What’s the potential long-term impact of Chia? Proof of space (sometimes called proof of capacity) coins have existed in various forms for several years, but few appear to have the institutional backing (Chia has funding from venture capital giant Andreessen Horowitz, among others) or momentum of Chiacoin. Since its launch, Chia’s price has more than doubled, and Chiacoin farming is already driving up the price of hard drives. That’s no guarantee that these trends will continue or that Chiacoin won’t tank, of course, and “momentum” could just be another word for “hype.” But it’s definitely an indication that something about the eco-friendly coin has captured the crypto community’s imagination and that the environmental impact of cryptocurrency is very much on the radar.

Whether or not Chiacoin itself becomes the dominant green cryptocurrency, it’s becoming increasingly clear that proof of work coins have a too-high environmental impact and that their ecological costs need to be addressed. Other coin algorithms like proof of stake can greatly reduce the power cost of a coin network, too, and there are compelling efforts underway to mine traditional coins using renewable resources.

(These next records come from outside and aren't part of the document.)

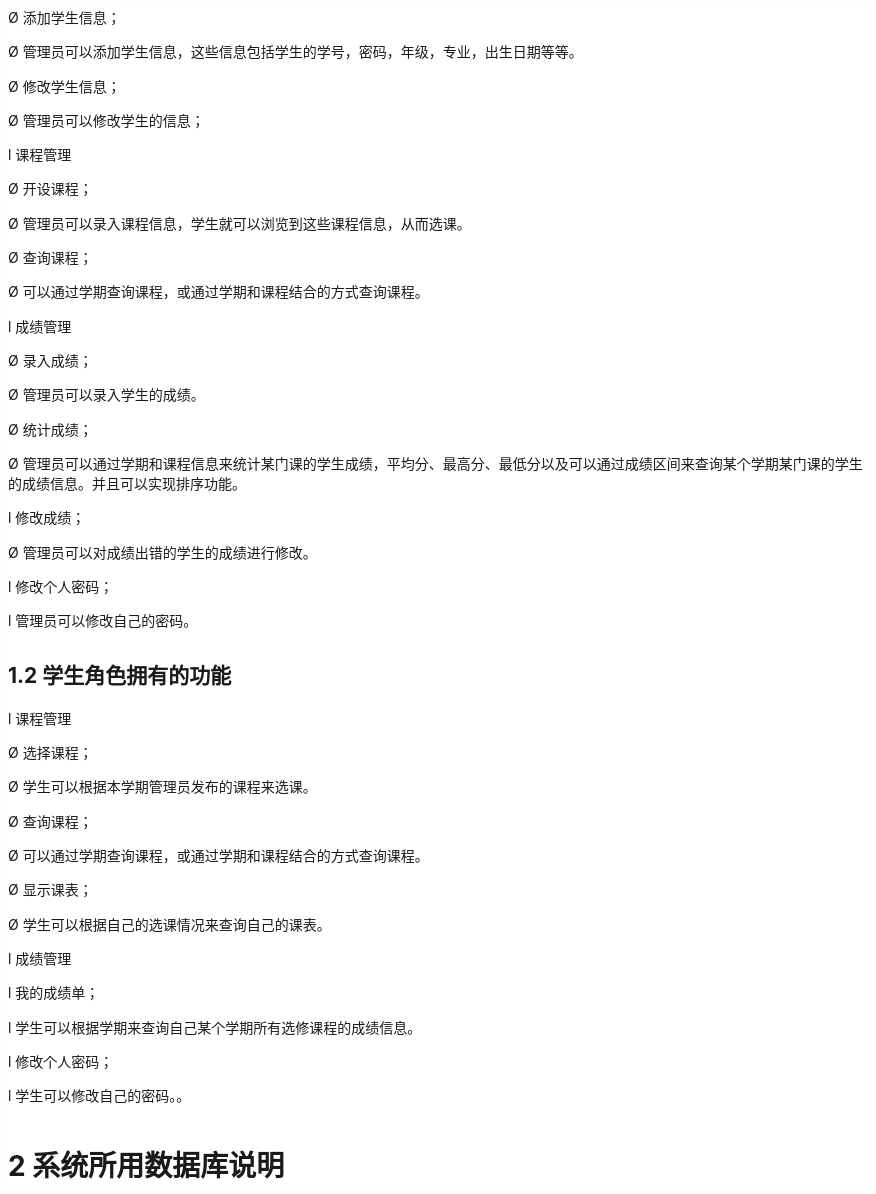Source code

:   Ø 添加学生信息；

  Ø 管理员可以添加学生信息，这些信息包括学生的学号，密码，年级，专业，出生日期等等。

  Ø 修改学生信息；

  Ø 管理员可以修改学生的信息；

  l 课程管理

  Ø 开设课程；

  Ø 管理员可以录入课程信息，学生就可以浏览到这些课程信息，从而选课。

  Ø 查询课程；

  Ø 可以通过学期查询课程，或通过学期和课程结合的方式查询课程。

  l 成绩管理

  Ø 录入成绩；

  Ø 管理员可以录入学生的成绩。

  Ø 统计成绩；

  Ø 管理员可以通过学期和课程信息来统计某门课的学生成绩，平均分、最高分、最低分以及可以通过成绩区间来查询某个学期某门课的学生的成绩信息。并且可以实现排序功能。

  l 修改成绩；

  Ø 管理员可以对成绩出错的学生的成绩进行修改。

  l 修改个人密码；

  l 管理员可以修改自己的密码。

  ## 1.2  学生角色拥有的功能

  l 课程管理

  Ø 选择课程；

  Ø 学生可以根据本学期管理员发布的课程来选课。

  Ø 查询课程；

  Ø 可以通过学期查询课程，或通过学期和课程结合的方式查询课程。

  Ø 显示课表；

  Ø 学生可以根据自己的选课情况来查询自己的课表。

  l 成绩管理

  l 我的成绩单；

  l 学生可以根据学期来查询自己某个学期所有选修课程的成绩信息。

  l 修改个人密码；

  l 学生可以修改自己的密码。。

# 2 系统所用数据库说明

In the ongoing process of making crypto more environmentally friendly, though, Chiacoin is a fascinating step forward. You probably shouldn’t bet the farm on Chiacoin or plow all your savings into hard drives, just as it’s likely not a wise choice to devote yourself full time to growing rutabaga unless you really know what you’re doing.

But much as you might grow some veggies in the backyard for fun and to gain experience, there’s a lot to be said for creating your own Chiacoin “garden” to build your knowledge of the coin and experiment with new technology. Fire up an old computer, create a few plots, and see if anything of value grows.

Nothing in this article should be construed as providing investment advice. Consult your financial advisor or another professional advisor before investing in cryptocurrencies or any other monetary instrument.